### Document extract
+ + + + +

文章基本信息

标题：Possible particular abstract approach to validation.
作者：Masar, Alojz ; Tanuska, Pavol ; Masarova, Renata 等
期刊名称：Annals of DAAAM & Proceedings
印刷版ISSN：1726-9679
出版年度：2009
期号：January
语种：English
出版社：DAAAM International Vienna
摘要：There are a lot of points of view used to look at a validation. Almost every computer program, computer system or software framework deals with validation in a particular manner. A reason why validation is investigated determines meaning of the words used to define it. The words such as sensibility, reasonability, correctness, accuracy are usually used to define validation. There is no commonly accepted definition of the validation. Generally, the validation is a process of ensuring that the system operates on clean, correct and useful data and its operations are correct and useful too. Validation rules are realized in the system for check of correctness and meaningfulness of data that are input to the system or the viability of operations. The rules may be implemented through automated facilities of a data dictionary, or by the inclusion of explicit (application program) validation logic.
关键词：Software licensing

Possible particular abstract approach to validation.

Masar, Alojz ; Tanuska, Pavol ; Masarova, Renata 等

1. INTRODUCTION

There are a lot of points of view used to look at a validation. Almost every computer program, computer system or software framework deals with validation in a particular manner. A reason why validation is investigated determines meaning of the words used to define it. The words such as sensibility, reasonability, correctness, accuracy are usually used to define validation. There is no commonly accepted definition of the validation. Generally, the validation is a process of ensuring that the system operates on clean, correct and useful data and its operations are correct and useful too. Validation rules are realized in the system for check of correctness and meaningfulness of data that are input to the system or the viability of operations. The rules may be implemented through automated facilities of a data dictionary, or by the inclusion of explicit (application program) validation logic.

+ + + + +

### Entries supplied
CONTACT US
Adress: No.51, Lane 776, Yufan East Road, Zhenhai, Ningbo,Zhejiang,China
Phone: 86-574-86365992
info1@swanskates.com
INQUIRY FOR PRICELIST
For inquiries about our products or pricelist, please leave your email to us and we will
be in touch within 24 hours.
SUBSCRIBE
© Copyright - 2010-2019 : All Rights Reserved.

+ + + + +

### Work instruction
Which words does the validation paper say are usually used to define validation? The material is separate from the validation paper.

### Written solution
Sensibility, reasonability, correctness and accuracy.